▸ **Page extract**
· · ·

We need not go back, however, to such early times to study the use of rude currencies. In the traffic of the Hudson’s Bay Company with the North American Indians, furs, in spite of their differences of quality and size, long formed the medium of exchange. It is very instructive, and corroborative of the previous evidence to find that even after the use of coin had become common among the Indians the skin was still commonly used as the money of account. Thus Whymper says, “a gun, nominally worth about forty shillings, bought twenty ‘skins.’ This term is the old one employed by the company. One skin (beaver) is supposed to be worth two shillings, and it represents two marten, and so on. You heard a great deal about ‘skins’ at Fort Yukon, as the workmen were also charged for clothing, etc., in this way.”
Currency in the Pastoral State
In the next higher stage of civilization, the pastoral state, sheep and cattle naturally form the most valuable and negotiable kind of property. They are easily transferable, convey themselves about, and can be kept for many years, so that they readily perform some of the functions of money.
We have abundance of evidence, traditional, written, and etymological, to show this. In the Homeric poems oxen are distinctly and repeatedly mentioned as the commodity in terms of which other objects are valued. The arms of Diomed are stated to be worth nine oxen, and are compared with those of[Pg 12] Glaucos, worth one hundred. The tripod, the first prize for wrestlers in the 23rd Iliad, was valued at twelve oxen, and a woman captive, skilled in industry, at four. It is peculiarly interesting to find oxen thus used as the common measure of value, because from other passages it is probable, as already mentioned, that the precious metals, though as yet uncoined, were used as a store of value, and occasionally as a medium of exchange. The several functions of money were thus clearly performed by different commodities at this early period.

· · ·

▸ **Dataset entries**
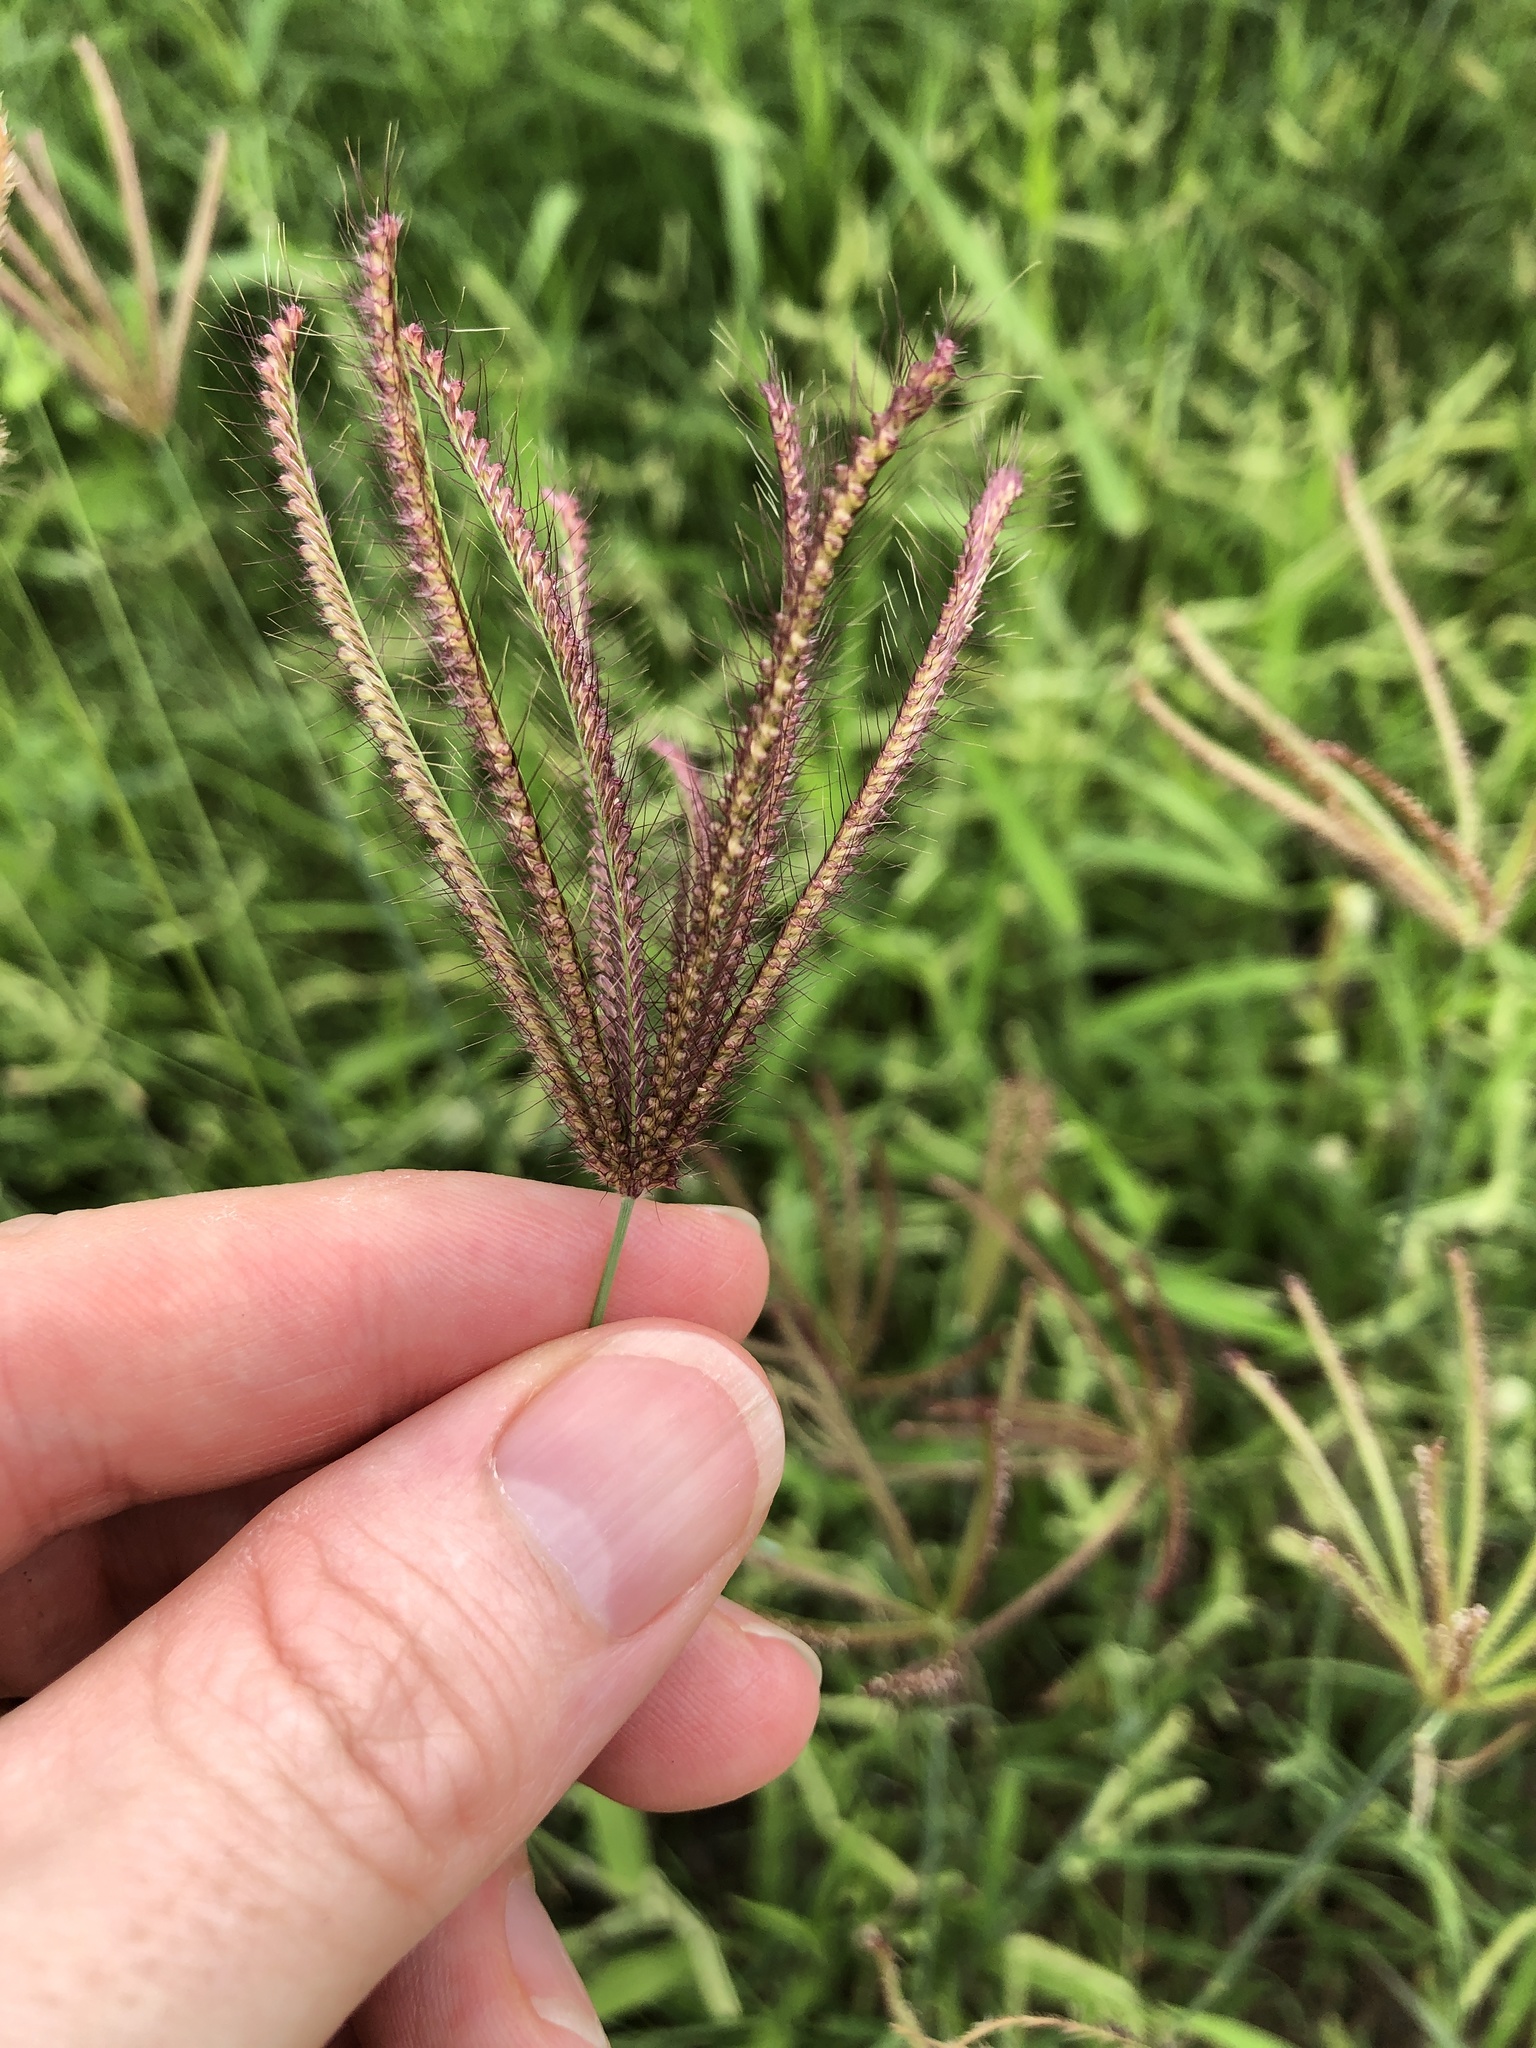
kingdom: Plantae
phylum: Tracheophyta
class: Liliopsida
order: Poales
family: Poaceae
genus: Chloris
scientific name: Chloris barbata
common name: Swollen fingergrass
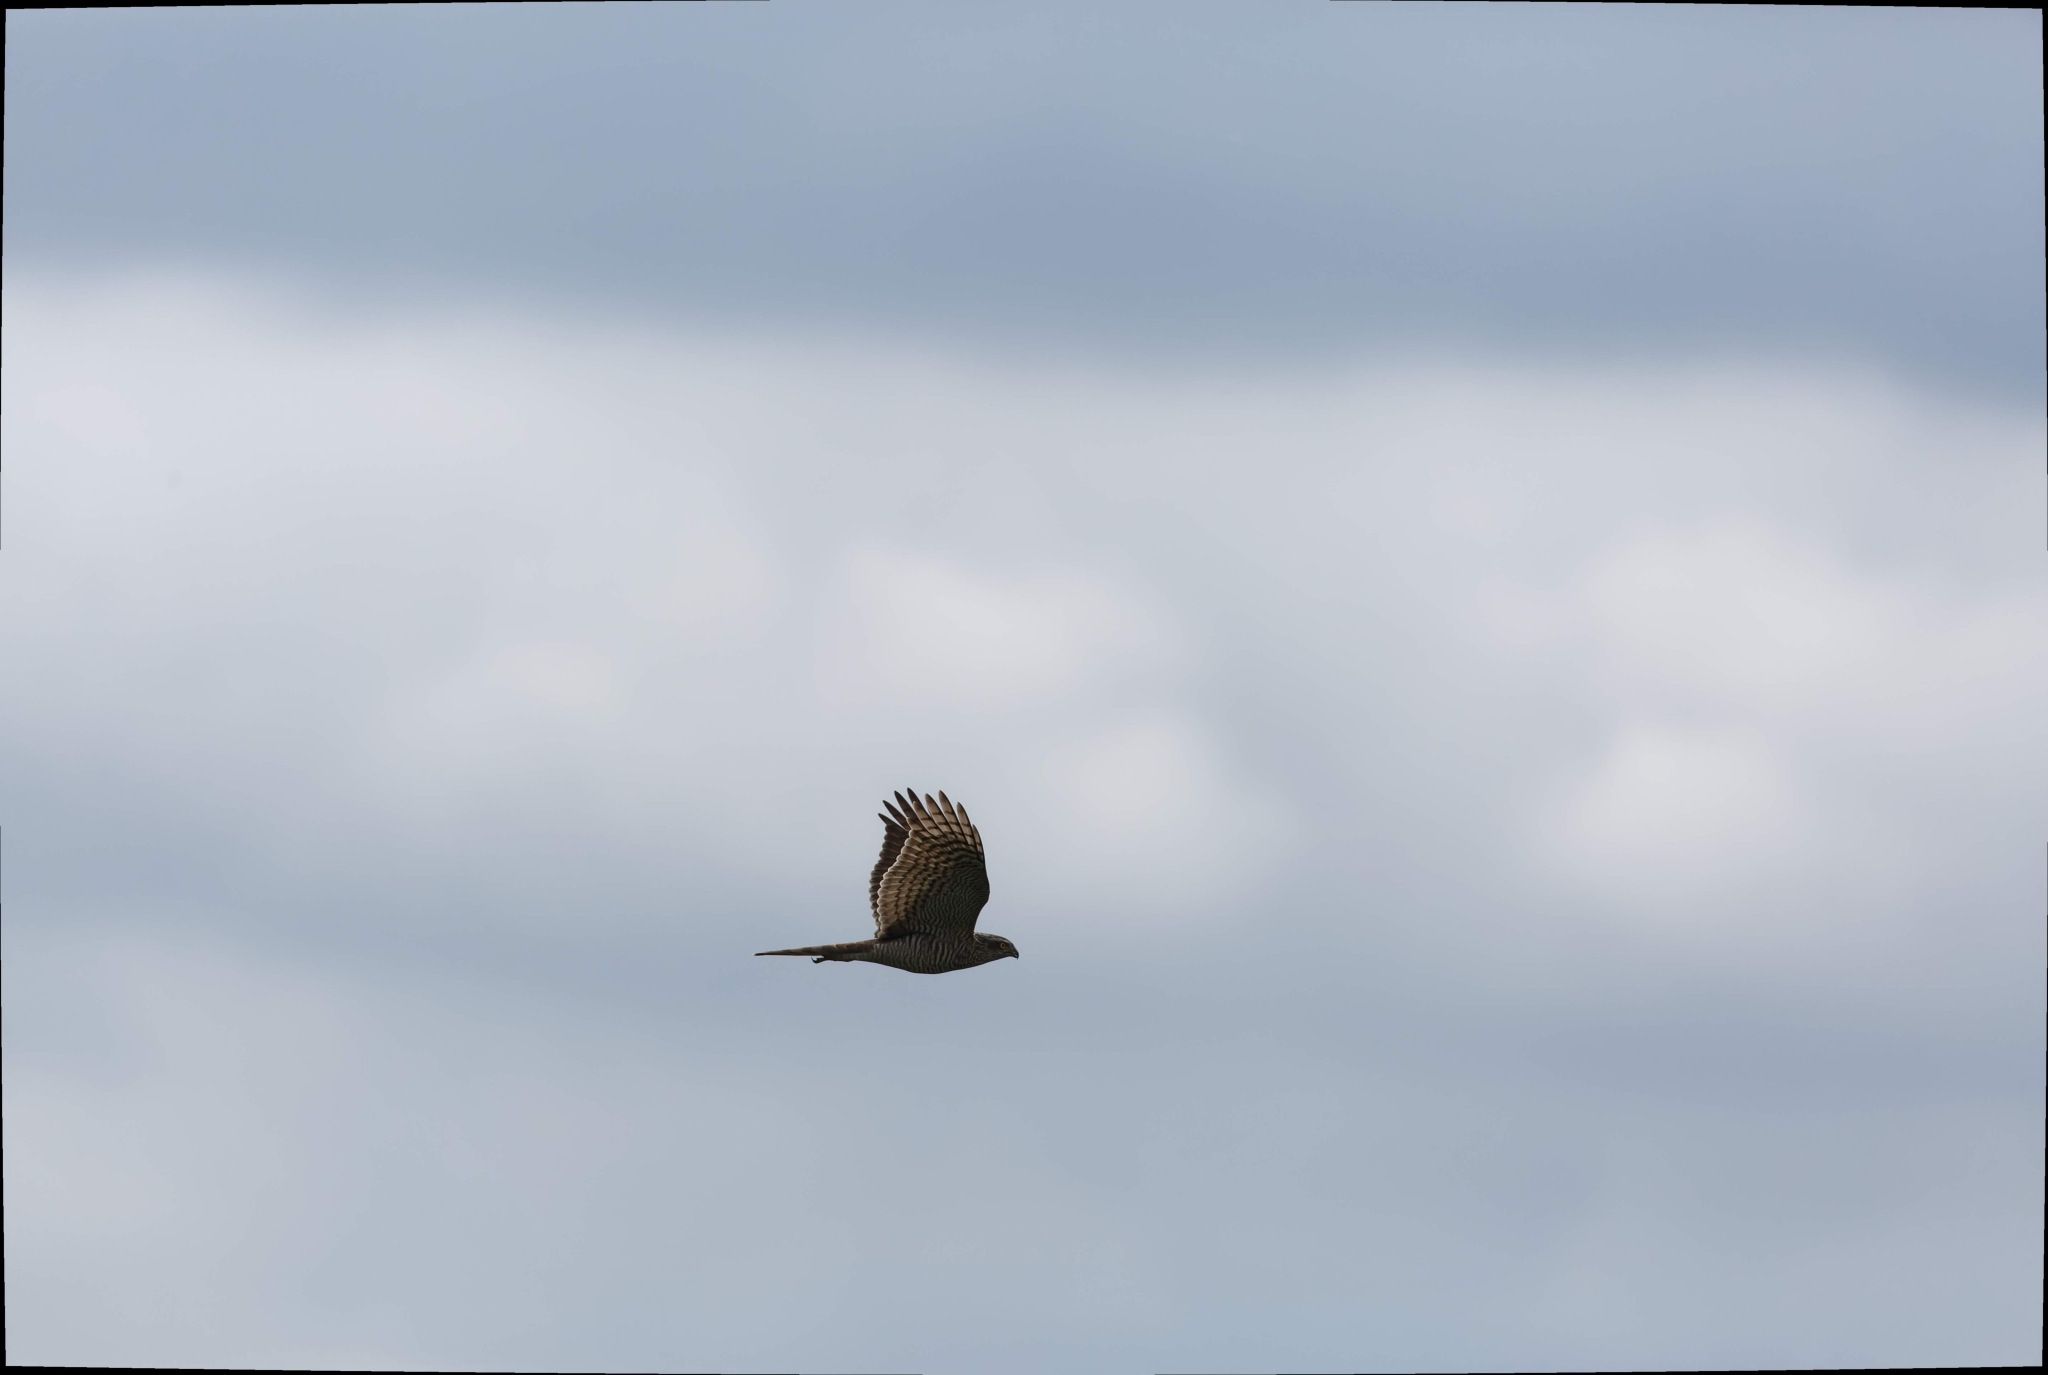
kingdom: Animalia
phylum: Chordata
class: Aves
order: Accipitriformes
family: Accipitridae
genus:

· · ·

▸ **The task**
Reproduce the passage on early forms of currency in full, word for word. These records were taken from a separate source.

▸ **Response**
We need not go back, however, to such early times to study the use of rude currencies. In the traffic of the Hudson’s Bay Company with the North American Indians, furs, in spite of their differences of quality and size, long formed the medium of exchange. It is very instructive, and corroborative of the previous evidence to find that even after the use of coin had become common among the Indians the skin was still commonly used as the money of account. Thus Whymper says, “a gun, nominally worth about forty shillings, bought twenty ‘skins.’ This term is the old one employed by the company. One skin (beaver) is supposed to be worth two shillings, and it represents two marten, and so on. You heard a great deal about ‘skins’ at Fort Yukon, as the workmen were also charged for clothing, etc., in this way.”
Currency in the Pastoral State
In the next higher stage of civilization, the pastoral state, sheep and cattle naturally form the most valuable and negotiable kind of property. They are easily transferable, convey themselves about, and can be kept for many years, so that they readily perform some of the functions of money.
We have abundance of evidence, traditional, written, and etymological, to show this. In the Homeric poems oxen are distinctly and repeatedly mentioned as the commodity in terms of which other objects are valued. The arms of Diomed are stated to be worth nine oxen, and are compared with those of[Pg 12] Glaucos, worth one hundred. The tripod, the first prize for wrestlers in the 23rd Iliad, was valued at twelve oxen, and a woman captive, skilled in industry, at four. It is peculiarly interesting to find oxen thus used as the common measure of value, because from other passages it is probable, as already mentioned, that the precious metals, though as yet uncoined, were used as a store of value, and occasionally as a medium of exchange. The several functions of money were thus clearly performed by different commodities at this early period.